BRIEF:
Return the item lines below unchanged, from the line containing "scientific name: Zonotrichia leucophrys" through the line containing "scientific name: Notolabrus fucicola". Give only those lines.

EXTRACTED INFORMATION:
* * * * * * *

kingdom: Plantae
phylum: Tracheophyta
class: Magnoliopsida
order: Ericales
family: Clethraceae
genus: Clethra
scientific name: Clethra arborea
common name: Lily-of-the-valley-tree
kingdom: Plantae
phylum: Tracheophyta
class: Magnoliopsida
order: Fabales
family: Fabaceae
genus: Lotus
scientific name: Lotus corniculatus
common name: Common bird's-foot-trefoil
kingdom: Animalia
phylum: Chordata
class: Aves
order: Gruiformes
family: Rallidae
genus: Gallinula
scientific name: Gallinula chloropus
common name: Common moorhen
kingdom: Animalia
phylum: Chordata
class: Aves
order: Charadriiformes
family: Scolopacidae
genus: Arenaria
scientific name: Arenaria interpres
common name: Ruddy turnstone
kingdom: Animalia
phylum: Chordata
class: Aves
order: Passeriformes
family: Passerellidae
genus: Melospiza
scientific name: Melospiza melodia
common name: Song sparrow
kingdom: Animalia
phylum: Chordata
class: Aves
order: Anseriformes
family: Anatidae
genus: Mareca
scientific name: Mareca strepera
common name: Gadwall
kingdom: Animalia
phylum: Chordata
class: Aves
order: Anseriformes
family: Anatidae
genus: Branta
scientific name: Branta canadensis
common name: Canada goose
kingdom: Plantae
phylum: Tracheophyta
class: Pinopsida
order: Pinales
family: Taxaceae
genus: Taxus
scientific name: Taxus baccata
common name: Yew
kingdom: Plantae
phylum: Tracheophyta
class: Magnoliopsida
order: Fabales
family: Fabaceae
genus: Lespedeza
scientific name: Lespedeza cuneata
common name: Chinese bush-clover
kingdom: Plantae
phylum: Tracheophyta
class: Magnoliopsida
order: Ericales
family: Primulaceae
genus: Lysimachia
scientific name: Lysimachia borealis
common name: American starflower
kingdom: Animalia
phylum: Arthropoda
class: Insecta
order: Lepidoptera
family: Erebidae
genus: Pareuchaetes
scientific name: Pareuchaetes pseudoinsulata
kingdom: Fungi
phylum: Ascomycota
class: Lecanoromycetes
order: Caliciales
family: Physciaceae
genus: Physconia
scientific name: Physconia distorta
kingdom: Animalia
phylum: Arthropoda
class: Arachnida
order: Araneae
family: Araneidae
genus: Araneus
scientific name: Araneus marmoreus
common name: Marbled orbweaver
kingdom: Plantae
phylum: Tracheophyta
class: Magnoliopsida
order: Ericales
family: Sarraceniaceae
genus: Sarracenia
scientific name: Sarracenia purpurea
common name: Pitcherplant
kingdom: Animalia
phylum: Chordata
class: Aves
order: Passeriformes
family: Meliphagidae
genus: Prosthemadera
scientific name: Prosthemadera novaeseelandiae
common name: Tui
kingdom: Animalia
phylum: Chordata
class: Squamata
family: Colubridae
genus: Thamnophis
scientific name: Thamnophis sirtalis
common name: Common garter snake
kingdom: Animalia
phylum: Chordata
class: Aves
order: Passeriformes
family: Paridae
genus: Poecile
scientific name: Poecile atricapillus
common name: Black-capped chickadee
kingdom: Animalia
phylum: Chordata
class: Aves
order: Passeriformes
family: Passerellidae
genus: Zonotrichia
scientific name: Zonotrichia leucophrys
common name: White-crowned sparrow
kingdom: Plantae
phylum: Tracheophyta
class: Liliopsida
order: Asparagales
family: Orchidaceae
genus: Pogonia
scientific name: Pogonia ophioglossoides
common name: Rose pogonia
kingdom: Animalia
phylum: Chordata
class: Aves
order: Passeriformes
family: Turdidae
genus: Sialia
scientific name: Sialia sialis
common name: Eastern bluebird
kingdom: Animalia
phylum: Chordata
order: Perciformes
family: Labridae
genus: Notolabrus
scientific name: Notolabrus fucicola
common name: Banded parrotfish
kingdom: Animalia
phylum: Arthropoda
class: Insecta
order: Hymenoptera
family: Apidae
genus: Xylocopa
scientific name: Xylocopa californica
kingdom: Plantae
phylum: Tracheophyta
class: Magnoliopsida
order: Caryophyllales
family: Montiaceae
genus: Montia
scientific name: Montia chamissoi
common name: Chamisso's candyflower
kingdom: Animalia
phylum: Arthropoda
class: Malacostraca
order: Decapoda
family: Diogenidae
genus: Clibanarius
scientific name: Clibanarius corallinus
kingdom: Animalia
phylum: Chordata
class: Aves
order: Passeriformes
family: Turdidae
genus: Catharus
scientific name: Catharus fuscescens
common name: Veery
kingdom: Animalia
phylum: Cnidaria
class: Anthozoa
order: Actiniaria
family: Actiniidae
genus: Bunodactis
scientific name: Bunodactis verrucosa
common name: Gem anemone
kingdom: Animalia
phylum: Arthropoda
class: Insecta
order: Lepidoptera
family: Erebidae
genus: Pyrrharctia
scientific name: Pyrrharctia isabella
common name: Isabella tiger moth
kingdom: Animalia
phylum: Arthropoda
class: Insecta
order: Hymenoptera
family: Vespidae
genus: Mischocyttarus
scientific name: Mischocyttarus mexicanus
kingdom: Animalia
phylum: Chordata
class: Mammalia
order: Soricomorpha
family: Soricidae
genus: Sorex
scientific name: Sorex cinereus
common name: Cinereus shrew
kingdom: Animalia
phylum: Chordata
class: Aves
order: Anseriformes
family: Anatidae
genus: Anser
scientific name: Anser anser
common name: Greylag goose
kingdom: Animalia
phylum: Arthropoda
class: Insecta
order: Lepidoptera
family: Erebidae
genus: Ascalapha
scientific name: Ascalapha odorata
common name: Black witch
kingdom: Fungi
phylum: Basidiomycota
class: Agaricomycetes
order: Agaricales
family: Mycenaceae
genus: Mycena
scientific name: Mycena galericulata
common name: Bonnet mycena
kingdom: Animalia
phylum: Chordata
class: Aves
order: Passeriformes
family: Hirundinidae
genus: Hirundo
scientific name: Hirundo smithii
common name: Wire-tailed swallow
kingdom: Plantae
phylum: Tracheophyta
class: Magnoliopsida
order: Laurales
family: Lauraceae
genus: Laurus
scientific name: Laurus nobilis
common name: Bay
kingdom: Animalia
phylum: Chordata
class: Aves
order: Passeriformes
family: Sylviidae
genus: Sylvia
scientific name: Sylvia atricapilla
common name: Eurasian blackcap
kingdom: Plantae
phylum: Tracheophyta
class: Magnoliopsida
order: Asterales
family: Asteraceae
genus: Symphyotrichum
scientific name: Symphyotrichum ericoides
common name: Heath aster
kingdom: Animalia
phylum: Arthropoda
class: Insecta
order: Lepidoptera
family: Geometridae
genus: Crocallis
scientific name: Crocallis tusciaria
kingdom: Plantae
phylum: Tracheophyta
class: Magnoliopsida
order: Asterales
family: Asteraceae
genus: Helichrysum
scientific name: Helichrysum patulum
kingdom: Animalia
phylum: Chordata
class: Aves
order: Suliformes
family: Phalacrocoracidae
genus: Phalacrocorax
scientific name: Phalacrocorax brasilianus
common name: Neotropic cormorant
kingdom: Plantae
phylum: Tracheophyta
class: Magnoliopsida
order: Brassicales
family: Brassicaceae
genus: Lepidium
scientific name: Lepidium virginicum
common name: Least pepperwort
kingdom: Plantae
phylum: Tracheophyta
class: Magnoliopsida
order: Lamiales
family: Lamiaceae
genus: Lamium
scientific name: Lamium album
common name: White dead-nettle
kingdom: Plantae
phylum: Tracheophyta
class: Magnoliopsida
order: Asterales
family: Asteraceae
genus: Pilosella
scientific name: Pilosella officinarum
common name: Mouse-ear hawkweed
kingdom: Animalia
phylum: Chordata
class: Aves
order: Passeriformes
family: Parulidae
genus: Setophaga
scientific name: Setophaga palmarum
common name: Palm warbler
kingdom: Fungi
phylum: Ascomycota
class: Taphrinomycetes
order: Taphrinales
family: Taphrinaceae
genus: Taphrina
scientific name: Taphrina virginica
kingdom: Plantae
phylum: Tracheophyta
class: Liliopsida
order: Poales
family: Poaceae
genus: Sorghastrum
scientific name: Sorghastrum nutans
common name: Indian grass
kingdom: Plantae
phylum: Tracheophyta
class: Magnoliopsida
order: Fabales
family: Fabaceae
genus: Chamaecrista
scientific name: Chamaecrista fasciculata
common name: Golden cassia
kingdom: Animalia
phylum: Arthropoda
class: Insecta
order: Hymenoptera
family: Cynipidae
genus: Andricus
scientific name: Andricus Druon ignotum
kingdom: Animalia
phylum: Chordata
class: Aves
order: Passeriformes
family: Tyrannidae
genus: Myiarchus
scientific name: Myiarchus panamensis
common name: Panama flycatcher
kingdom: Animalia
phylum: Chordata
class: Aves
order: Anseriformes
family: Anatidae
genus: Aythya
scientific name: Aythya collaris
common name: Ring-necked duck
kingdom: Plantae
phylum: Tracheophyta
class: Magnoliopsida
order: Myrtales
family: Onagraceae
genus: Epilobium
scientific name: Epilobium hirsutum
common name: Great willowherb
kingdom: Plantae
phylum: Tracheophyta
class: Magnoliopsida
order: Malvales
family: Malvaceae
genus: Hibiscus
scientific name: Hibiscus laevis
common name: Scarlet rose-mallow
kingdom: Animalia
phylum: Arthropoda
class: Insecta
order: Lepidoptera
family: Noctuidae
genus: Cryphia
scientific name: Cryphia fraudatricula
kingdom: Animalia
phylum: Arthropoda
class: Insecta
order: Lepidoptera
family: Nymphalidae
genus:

* * * * * * *

SOLUTION:
scientific name: Zonotrichia leucophrys
common name: White-crowned sparrow
kingdom: Plantae
phylum: Tracheophyta
class: Liliopsida
order: Asparagales
family: Orchidaceae
genus: Pogonia
scientific name: Pogonia ophioglossoides
common name: Rose pogonia
kingdom: Animalia
phylum: Chordata
class: Aves
order: Passeriformes
family: Turdidae
genus: Sialia
scientific name: Sialia sialis
common name: Eastern bluebird
kingdom: Animalia
phylum: Chordata
order: Perciformes
family: Labridae
genus: Notolabrus
scientific name: Notolabrus fucicola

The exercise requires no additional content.